Economic sentiment in EU falls to 2008 levels

Economic sentiment across the EU has fallen sharply in August to reach levels last seen since Lehman Brothers collapsed in Sept 2008.

Economic sentiment in EU falls to  2008 levels

The Economic Sentiment Indicator decreased by 2.0 points in the EU in August and by 1.8 points across the eurozone.

“The sustained fiscal austerity and muddling through approach to the crisis is increasingly taking its toll on economic confidence across the region.

“As such, these figures are a further wake-up call to eurozone policymakers to speed up their efforts in resolving the crisis,” said Brussels-based economist with ING Bank, Martin van Vliet.

“Although the ECB’s bond-buying plans may help ease the dislocation in sovereign debt markets, they would likely do little to kickstart growth. This implies that more unconventional monetary stimulus and a much weaker euro are likely to be needed to put the economy back on a path of sustained growth,”

In both the EU and the eurozone, the loss of confidence was more pronounced among consumers in the retail sector and in the construction industry.
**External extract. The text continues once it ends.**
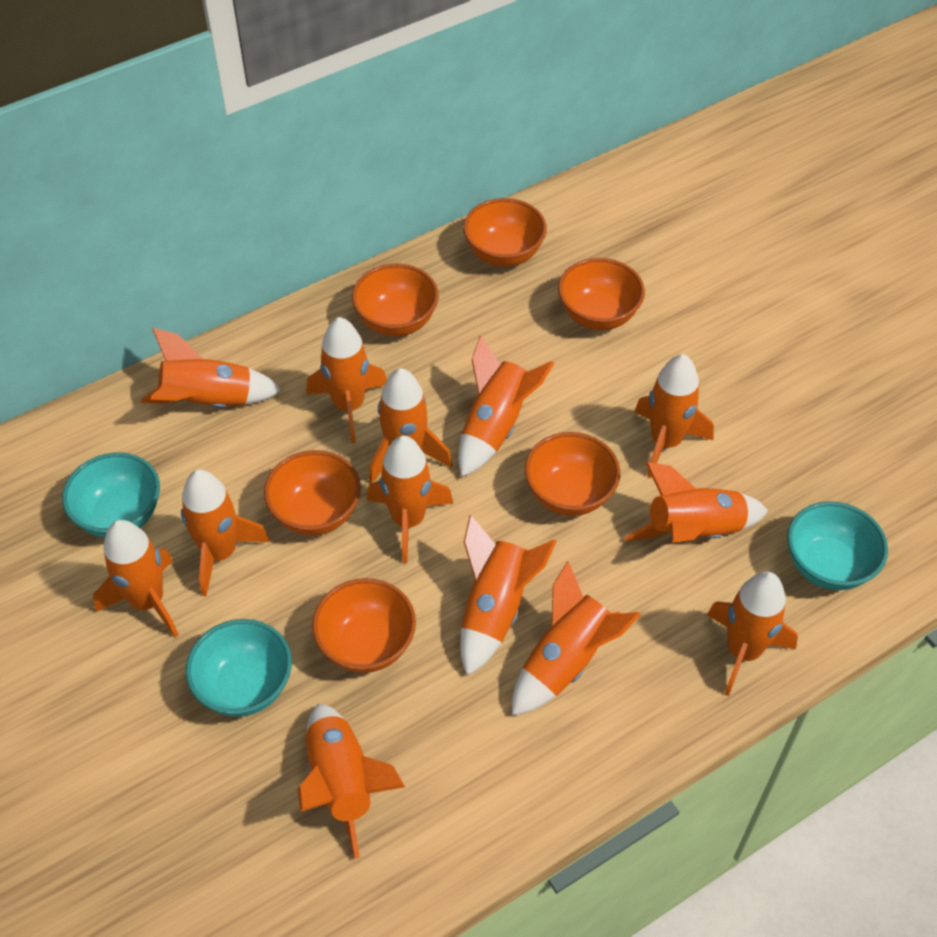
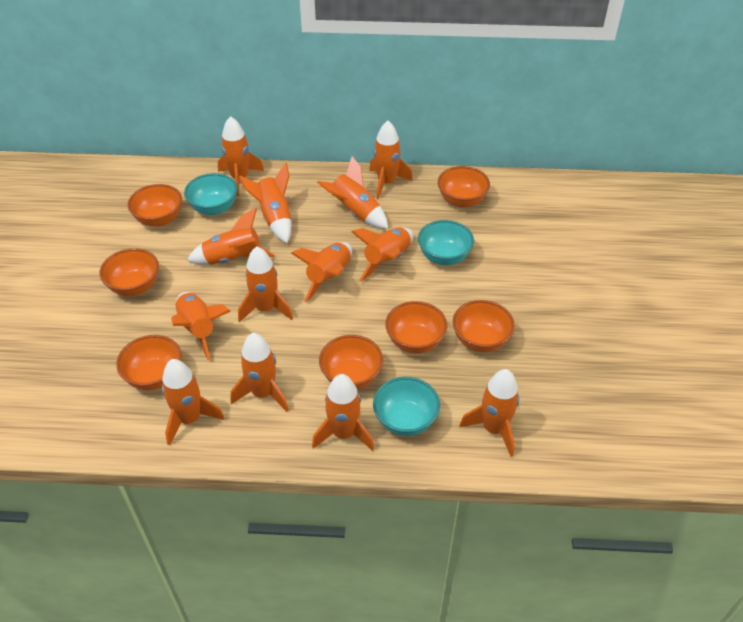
orange bowl: [264,450,361,535] [312,578,416,673] [352,264,439,336] [463,198,547,267] [525,432,620,516] [558,258,645,330] = 6 -> [100,248,159,296] [116,335,182,390] [128,184,182,227] [319,335,383,390] [385,301,447,354] [438,166,490,208] [453,300,515,352] = 7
“In the services sector the loss in confidence was marked in the euro area but more contained in the EU as a whole. On the contrary, while confidence in industry decreased in the EU, it remained broadly stable in the euro area,” the European Commission said in a statement.

Italy and Spain saw the biggest slippage in economic sentiment, but core countries such as Germany, Belgium, Austria, and Finland also saw marginal declines.

More surprisingly, Portugal and Spain both reported a slight increase in sentiment, albeit from very low levels.

Mr van Vliet argues that August’s decline in economic sentiment adds to signs that the eurozone economy may contract further in the third quarter after a 0.2% fall in the second quarter.

“The 1.8-point drop in the European Commission’s Economic Sentiment Indictor for the 17-country region, to 86.1, was larger than had been expected (consensus: 87.5) and left it at its lowest level since Sept 2009 — which happens to be only slightly above the levels seen in the immediate aftermath of the Lehman collapse a year earlier.

“On past form, the index is now consistent with quarterly falls in eurozone GDP of around 0.3%,” he added.